A SEC buscará recorrer da decisão sobre a Ripple para determinar se XRP é um valor mobiliário.

A decisão de meados de julho representou uma vitória temporária para a indústria de criptomoedas em crise, com a juíza Analisa Torres concluindo que as vendas do token XRP da Ripple não constituíam um valor mobiliário quando vendido programaticamente ou através do mercado aberto.

A decisão teve ramificações imediatas, com as principais exchanges de criptomoedas correndo para voltar a listar o XRP. A SEC indicou que iria recorrer da decisão, especialmente porque um juiz do SDNY expressou dúvidas sobre os argumentos de Torres em um caso separado. Em sua carta de quarta-feira, a SEC disse que buscaria um recurso em relação à decisão do juiz sobre as vendas programáticas.

O caso Ripple é uma das principais batalhas na indústria blockchain emergente. Fundada em 2012, a Ripple é uma das empresas de criptomoedas mais conhecidas, embora seu token XRP tenha sido criticado por reguladores, bem como por outras empresas de ativos digitais. Em 2020, a SEC acusou a empresa de levantar mais de US$ 1,3 bilhão por meio de uma oferta de títulos de ativos digitais não registrados.

Embora muitos na indústria de criptomoedas argumentem que o XRP difere de outras criptomoedas populares, como Bitcoin e Ether, devido à sua estrutura centralizada, o caso gira em torno de um dos debates centrais do setor: se as criptomoedas devem ser regulamentadas como valores mobiliários ou commodities.

A decisão da juíza, que concluiu que o XRP por si só não constitui um valor mobiliário e que as vendas de XRP eram apenas um valor mobiliário quando vendidas para investidores sofisticados, parecia ser uma abertura para o restante da indústria. A SEC atualmente possui ações judiciais ativas contra grandes exchanges, como Coinbase e Binance, por oferecerem valores mobiliários não registrados. A decisão de Torres, no entanto, indicou que tais vendas programáticas estariam fora da jurisdição da SEC.

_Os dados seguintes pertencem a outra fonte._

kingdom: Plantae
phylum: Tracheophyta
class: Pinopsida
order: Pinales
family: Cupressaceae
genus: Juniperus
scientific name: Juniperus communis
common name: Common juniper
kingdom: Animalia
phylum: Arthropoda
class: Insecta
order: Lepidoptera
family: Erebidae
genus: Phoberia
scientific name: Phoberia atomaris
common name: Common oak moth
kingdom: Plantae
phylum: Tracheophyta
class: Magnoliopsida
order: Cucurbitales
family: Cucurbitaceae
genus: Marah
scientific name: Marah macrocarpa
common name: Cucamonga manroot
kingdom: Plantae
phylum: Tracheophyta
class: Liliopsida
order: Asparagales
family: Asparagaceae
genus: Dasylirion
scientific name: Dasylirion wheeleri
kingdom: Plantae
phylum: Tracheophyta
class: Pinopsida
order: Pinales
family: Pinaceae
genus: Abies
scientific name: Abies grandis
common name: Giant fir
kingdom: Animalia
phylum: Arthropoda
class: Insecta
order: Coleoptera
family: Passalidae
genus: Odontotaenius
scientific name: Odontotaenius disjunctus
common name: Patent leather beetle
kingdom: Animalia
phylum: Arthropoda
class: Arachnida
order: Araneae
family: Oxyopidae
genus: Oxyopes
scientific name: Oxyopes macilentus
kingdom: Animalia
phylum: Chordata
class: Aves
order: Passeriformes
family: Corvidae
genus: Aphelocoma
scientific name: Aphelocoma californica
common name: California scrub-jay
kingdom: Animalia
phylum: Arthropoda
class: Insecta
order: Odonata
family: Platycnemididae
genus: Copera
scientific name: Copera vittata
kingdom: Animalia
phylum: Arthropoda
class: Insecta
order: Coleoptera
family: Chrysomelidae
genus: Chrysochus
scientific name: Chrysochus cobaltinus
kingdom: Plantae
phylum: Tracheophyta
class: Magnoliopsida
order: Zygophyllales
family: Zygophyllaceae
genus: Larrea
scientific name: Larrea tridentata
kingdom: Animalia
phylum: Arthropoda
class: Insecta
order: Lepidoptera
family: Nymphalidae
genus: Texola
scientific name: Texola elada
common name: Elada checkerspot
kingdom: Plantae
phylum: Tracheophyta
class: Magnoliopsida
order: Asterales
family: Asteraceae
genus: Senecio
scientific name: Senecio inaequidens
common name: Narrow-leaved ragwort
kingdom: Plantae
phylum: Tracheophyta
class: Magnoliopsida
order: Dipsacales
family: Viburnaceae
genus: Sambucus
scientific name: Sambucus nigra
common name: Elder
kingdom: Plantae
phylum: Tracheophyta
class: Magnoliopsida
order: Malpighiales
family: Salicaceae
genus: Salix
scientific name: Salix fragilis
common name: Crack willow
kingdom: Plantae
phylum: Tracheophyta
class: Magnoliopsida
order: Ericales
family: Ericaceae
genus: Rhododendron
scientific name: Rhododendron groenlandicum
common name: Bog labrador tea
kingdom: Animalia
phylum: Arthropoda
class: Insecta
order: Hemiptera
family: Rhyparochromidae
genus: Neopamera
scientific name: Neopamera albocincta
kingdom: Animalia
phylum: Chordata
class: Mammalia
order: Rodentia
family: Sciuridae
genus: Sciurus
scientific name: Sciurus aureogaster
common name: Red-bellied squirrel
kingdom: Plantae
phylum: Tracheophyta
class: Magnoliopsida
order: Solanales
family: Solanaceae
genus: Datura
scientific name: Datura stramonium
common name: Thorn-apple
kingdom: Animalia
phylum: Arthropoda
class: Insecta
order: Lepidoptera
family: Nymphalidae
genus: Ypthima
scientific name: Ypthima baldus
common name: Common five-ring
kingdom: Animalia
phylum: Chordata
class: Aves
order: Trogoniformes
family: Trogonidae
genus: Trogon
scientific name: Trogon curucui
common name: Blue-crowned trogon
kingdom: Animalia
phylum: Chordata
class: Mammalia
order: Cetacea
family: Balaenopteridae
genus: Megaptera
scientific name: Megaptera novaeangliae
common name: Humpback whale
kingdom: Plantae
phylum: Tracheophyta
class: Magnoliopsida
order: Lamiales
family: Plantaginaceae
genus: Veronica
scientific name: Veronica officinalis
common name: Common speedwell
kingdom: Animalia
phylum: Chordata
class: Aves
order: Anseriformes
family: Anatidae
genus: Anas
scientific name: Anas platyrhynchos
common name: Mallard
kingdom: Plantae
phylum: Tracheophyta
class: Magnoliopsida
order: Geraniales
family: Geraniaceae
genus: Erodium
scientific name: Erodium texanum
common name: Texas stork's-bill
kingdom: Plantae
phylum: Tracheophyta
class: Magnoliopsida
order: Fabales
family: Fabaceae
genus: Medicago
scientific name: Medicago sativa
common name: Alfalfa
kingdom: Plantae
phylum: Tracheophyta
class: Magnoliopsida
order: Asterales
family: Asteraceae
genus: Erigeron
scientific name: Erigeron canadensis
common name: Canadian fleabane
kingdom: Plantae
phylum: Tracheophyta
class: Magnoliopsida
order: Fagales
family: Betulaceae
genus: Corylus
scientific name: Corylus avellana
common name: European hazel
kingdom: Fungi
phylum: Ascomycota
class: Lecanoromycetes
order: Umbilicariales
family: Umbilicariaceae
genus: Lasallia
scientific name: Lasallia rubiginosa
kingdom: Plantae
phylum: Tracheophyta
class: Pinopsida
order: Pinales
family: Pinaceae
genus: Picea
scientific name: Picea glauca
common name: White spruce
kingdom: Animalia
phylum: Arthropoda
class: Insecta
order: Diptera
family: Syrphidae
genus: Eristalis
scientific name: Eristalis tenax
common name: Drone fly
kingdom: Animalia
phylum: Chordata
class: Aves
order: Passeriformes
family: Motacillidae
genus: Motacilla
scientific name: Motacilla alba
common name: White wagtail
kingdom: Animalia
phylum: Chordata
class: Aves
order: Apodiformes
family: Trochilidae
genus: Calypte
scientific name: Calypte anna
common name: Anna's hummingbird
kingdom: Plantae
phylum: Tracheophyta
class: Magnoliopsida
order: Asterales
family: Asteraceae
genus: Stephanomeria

A decisão de meados de julho foi dividida, com a juíza Torres deixando algumas questões para um julgamento posterior por júri, incluindo se dois executivos da Ripple eram responsáveis pela oferta e venda ilegal de valores mobiliários. Mais cedo, na quarta-feira, ela anunciou sua intenção de realizar o julgamento no segundo trimestre de 2024. O fato de o caso ainda não estar resolvido complica o processo de apelação, levando a SEC a solicitar permissão para apresentar um recurso interlocutório.

Em sua carta protocolada na quarta-feira, a SEC afirmou que buscaria suspender os procedimentos do tribunal, incluindo a ordem de agendamento, durante seu recurso e possível apelação. A agência argumentou que a decisão da ordem tinha consequências para outros litígios pendentes, incluindo aqueles contra Coinbase, Binance e o fundador da Huobi, Justin Sun. A agência também observou que um juiz do SDNY havia mostrado “razões substanciais para divergência de opinião” sobre a questão das vendas programáticas em um caso separado envolvendo a Terraform Labs, desenvolvedora do stablecoin TerraUSD fracassado.

De acordo com o cronograma estabelecido na carta, a resposta da Ripple será devida em 16 de agosto, e a SEC apresentará sua petição inicial dois dias depois. A apelação será ouvida no Tribunal de Apelações dos Estados Unidos para o Segundo Circuito.